Дэмонра, заметив недоверие Рейнгольда, уселась на подлокотник и вполне доброжелательно пояснила:
— Это фамильный рецепт. Я бы даже сказала, наше коронное блюдо — поскольку оно единственное. Вся шутка в том, чтобы задействовать максимальное количество посуды.
Вот о таких тонкостях Рейнгольд слышал впервые. Угрожающие блинчики в исполнении Дэмонры потускнели ввиду существования чего-то еще более чудовищного.
— Погоди. Почему посуды?
— Именно, посуды. Кто-то из моих предшественниц сообразил, что ни у одного порядочного мужчины, увидевшего дюжину использованных сковородок и кастрюлек, язык не повернется сказать, что, мол, невкусно.
Логика была странной, но, несомненно, железной. Рейнгольд хмыкнул:
— Вот и думай после этого, что нордэны непрактичны.
— Да мы последние романтики. Мы, заметь, верим в мужскую порядочность, — возразила Дэмонра. — Брысь к врачу.

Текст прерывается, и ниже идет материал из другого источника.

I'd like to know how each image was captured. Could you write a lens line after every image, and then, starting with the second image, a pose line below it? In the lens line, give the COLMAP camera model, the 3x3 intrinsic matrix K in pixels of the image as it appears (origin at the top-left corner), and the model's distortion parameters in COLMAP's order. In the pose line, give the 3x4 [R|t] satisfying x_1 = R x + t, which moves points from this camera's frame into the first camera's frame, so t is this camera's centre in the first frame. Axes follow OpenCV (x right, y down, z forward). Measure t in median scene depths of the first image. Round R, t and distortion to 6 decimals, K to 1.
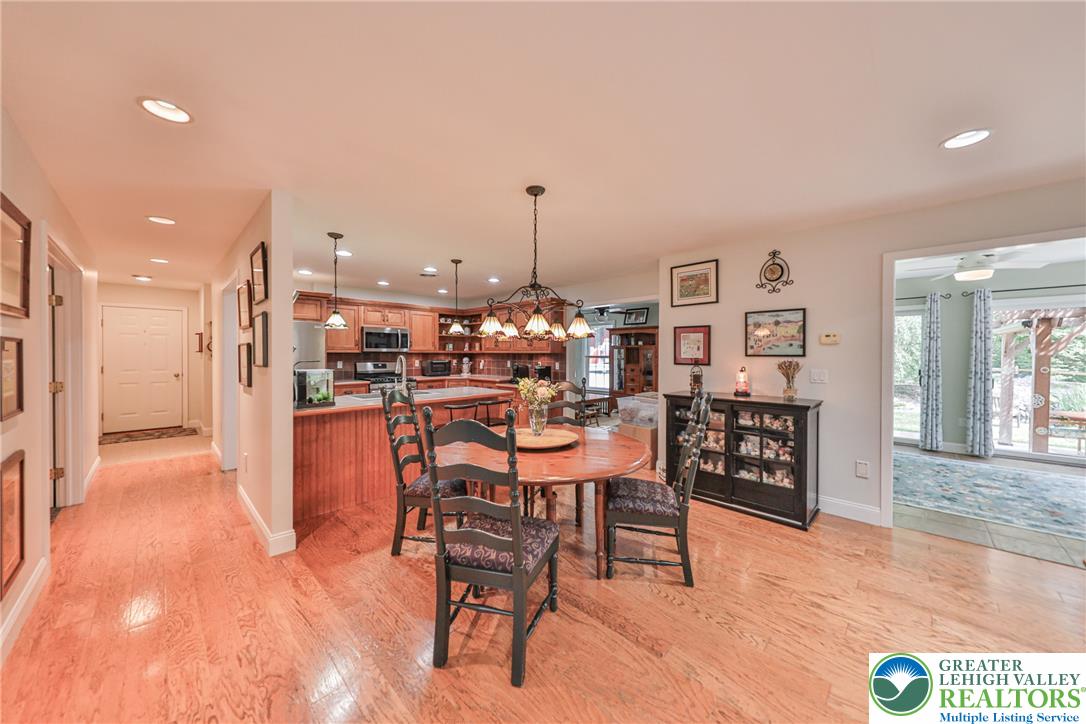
lens RADIAL K [[375.9, 0, 541.4], [0, 375.9, 359.8], [0, 0, 1]] dist [0.005510, -0.000696]
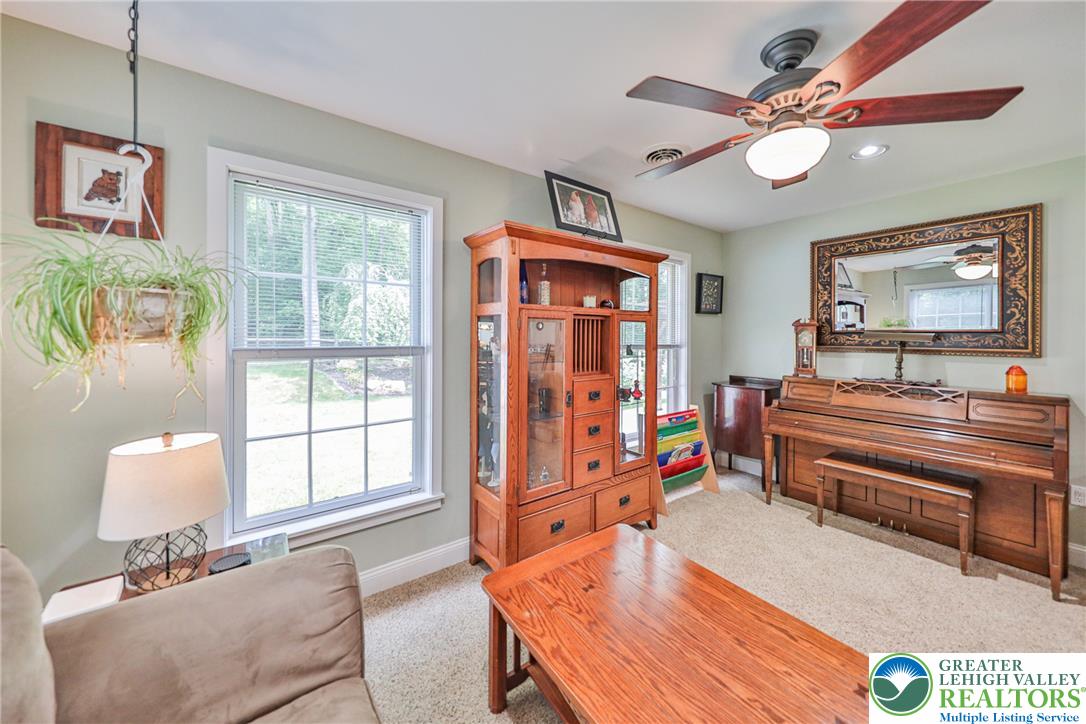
lens RADIAL K [[375.9, 0, 562.4], [0, 375.9, 336.3], [0, 0, 1]] dist [0.005510, -0.000696]
pose [[0.148374, -0.005357, 0.988917, -0.047261], [0.013336, 0.999905, 0.003416, -0.021462], [-0.988841, 0.012681, 0.148431, 1.141122]]
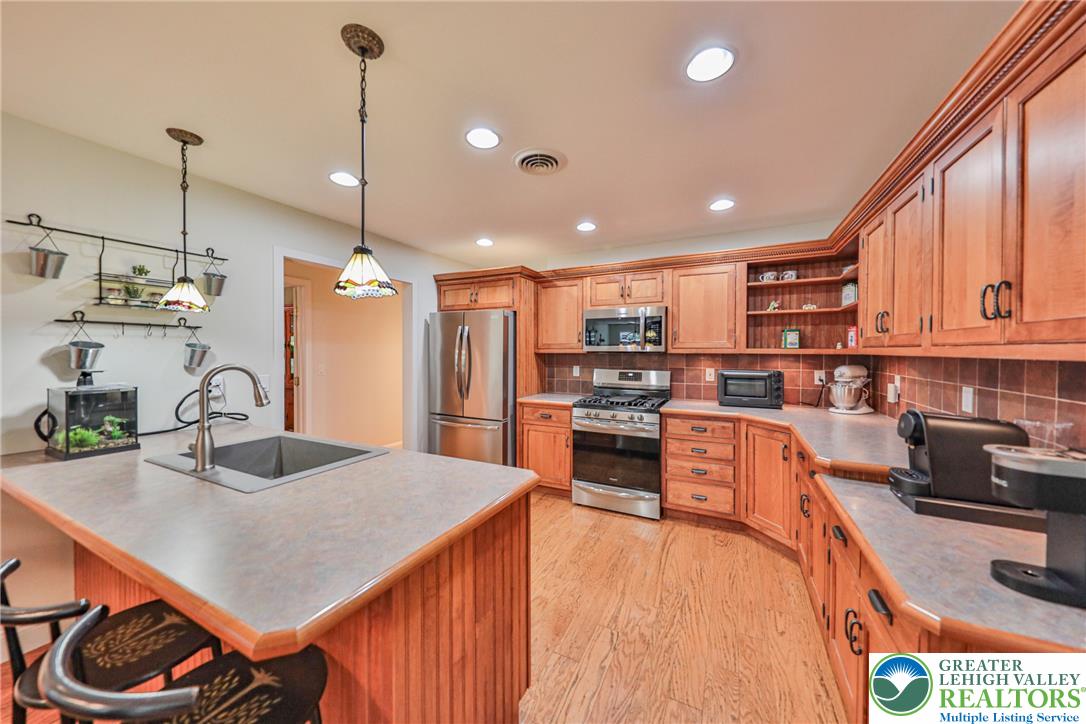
lens RADIAL K [[375.9, 0, 539.9], [0, 375.9, 356.7], [0, 0, 1]] dist [0.005510, -0.000696]
pose [[0.297665, 0.012500, -0.954588, 0.069112], [-0.015394, 0.999847, 0.008293, -0.014572], [0.954546, 0.012227, 0.297812, 0.620597]]
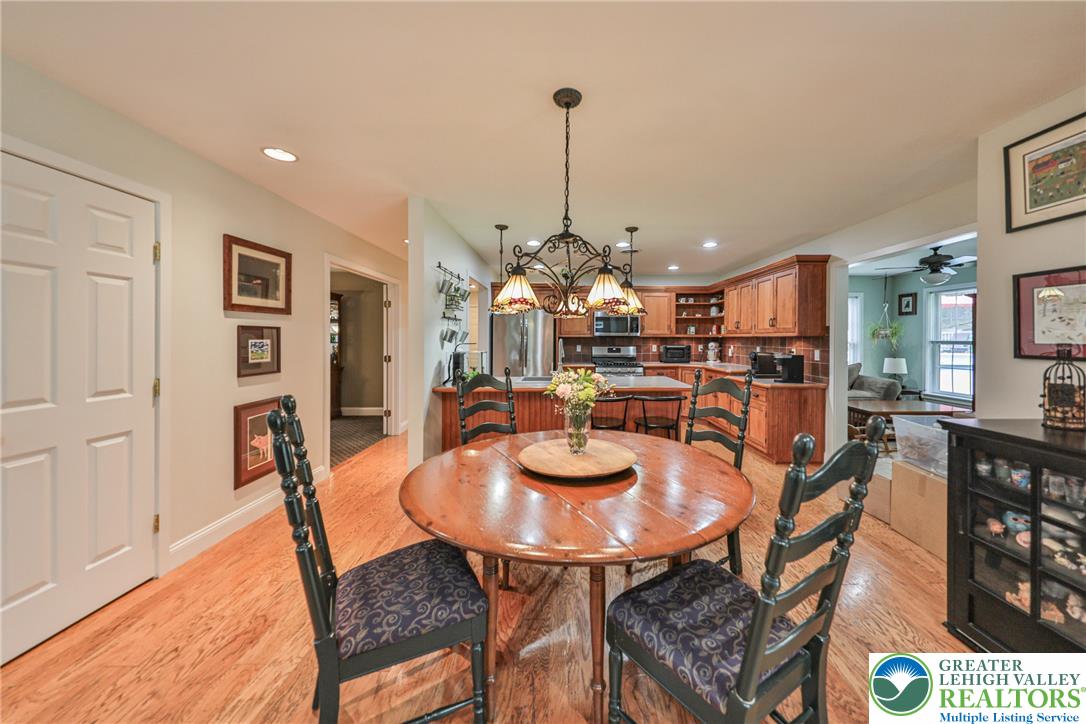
lens RADIAL K [[375.9, 0, 580.2], [0, 375.9, 341.1], [0, 0, 1]] dist [0.005510, -0.000696]
pose [[0.723818, 0.002139, -0.689988, 0.174974], [-0.010230, 0.999919, -0.007631, 0.000532], [0.689915, 0.012583, 0.723781, 0.187912]]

К доктору Рейнгольд отправился скорее для того, чтобы развеять непонятно с чего возникшие опасения Дэмонры, чем из каких-то рациональных соображений. Сам он пребывал в полной уверенности, что все в порядке. Как вариант, ему не подходил морской климат, после холодной и сухой калладской зимы казавшийся нестерпимо влажным. Наверняка, отец и мать уже давно работали над этой проблемой в столице. В конце концов, Рейнгольд каждую неделю аккуратно писал им послания, полные сыновнего почтения и наилучших пожеланий, и получал столь же регулярные ответы, в которых мать изящно намекала, что вскоре состоится трогательное семейное воссоединение. Иными словами, «обработка» разгневанного дяди проходила более-менее успешно.
Господин Таррье — тот самый врач, который героически вынес капризы столичной «морфинистки» — имел солидную частную практику и, как водится у провинциальных врачей на престижных курортах, знал все обо всем и даже больше. Рейнгольду бесконечно импонировала его несколько желчная ирония и чисто профессиональное умение беспечно болтать, ничего при этом не выбалтывая. Иными словами, доктор мог язвительно пройтись по дамам, лечащихся от мигрени на местных водах, и их мужьям, тем временем проходящим интенсивную терапию где-нибудь в пригородных казино, но ни одной фамилии или намека на личность пациента из его уст не прозвучало. Вкупе с дипломом виарской медицинской академии имени Виктора Вильдена, Рейнгольд счел это наилучшей из возможных рекомендаций.
Обследование, к которому Рейнгольд относился исключительно как к формальности, длилось несколько дольше, чем он ожидал. Доктор почему-то стал задавать вопросы не только о рационе питания, но и на какие-то вовсе отвлеченные темы. Его интересовало наличие мигрени, болей в суставах, головокружения, а также каких-то странных вещей, о которых Рейнгольд в жизни не слышал. Зиглинд монотонно отвечал, что ничего, кроме сыпи и медленно заживающих ожогов, его не беспокоит, и отчего-то чувствовал глухое раздражение. Он с детства не терпел разговоры о болезнях. В отличие от Дэмонры, в лечебные свойства даггермара и других спиртосодержащих напитков, избавляющих от всех скорбей разом, Рейнгольд не верил, и медицину он воспринимал вполне серьезно. Но из какого-то подсознательного страха не хотел знать о ней ничего сверх необходимого минимума.
Врач озабоченно нахмурился и протер очки, вероятно, уже в третий раз за час.
«Да что ж он тянет?» — с невольным раздражением подумал Рейнгольд.
— Это аллергия? — в лоб спросил он.
Таррье задумчиво поглядел на него и сообщил:
— Не исключено. Правда, я такой аллергии давно не видел. Но я не аллерголог. Мне, знаете ли, чаще приходится надломленные души вправлять. Скажите, — врач замялся, но все же четко договорил, — скажите, ни у кого из ваших родственников не было… проказы?
Вопрос доктора прозвучал настолько чудовищно, что поставил Рейнгольда в тупик. Зиглинд дико взглянул на специалиста, сцепил руки на коленях и уже хотел ответить: «Конечно, нет!», как вдруг понял, что ответ ему неизвестен. Если у кого-то из кесарского семейства и была в крови такая пакость, это непременно скрыли бы. Нежелательные родичи Зигмариненов, случалось, гибли на охоте, тонули в море и даже травились игристым. Но проказа — это выходило как-то слишком омерзительно. Болезнь социальных низов, пережиток Темных веков, в конце концов, просто вещь, сама мысль о которой вызывает у любого нормально человека отвращение.
— Нет, — твердо ответил Рейнгольд. — Никогда, — зачем-то добавил он.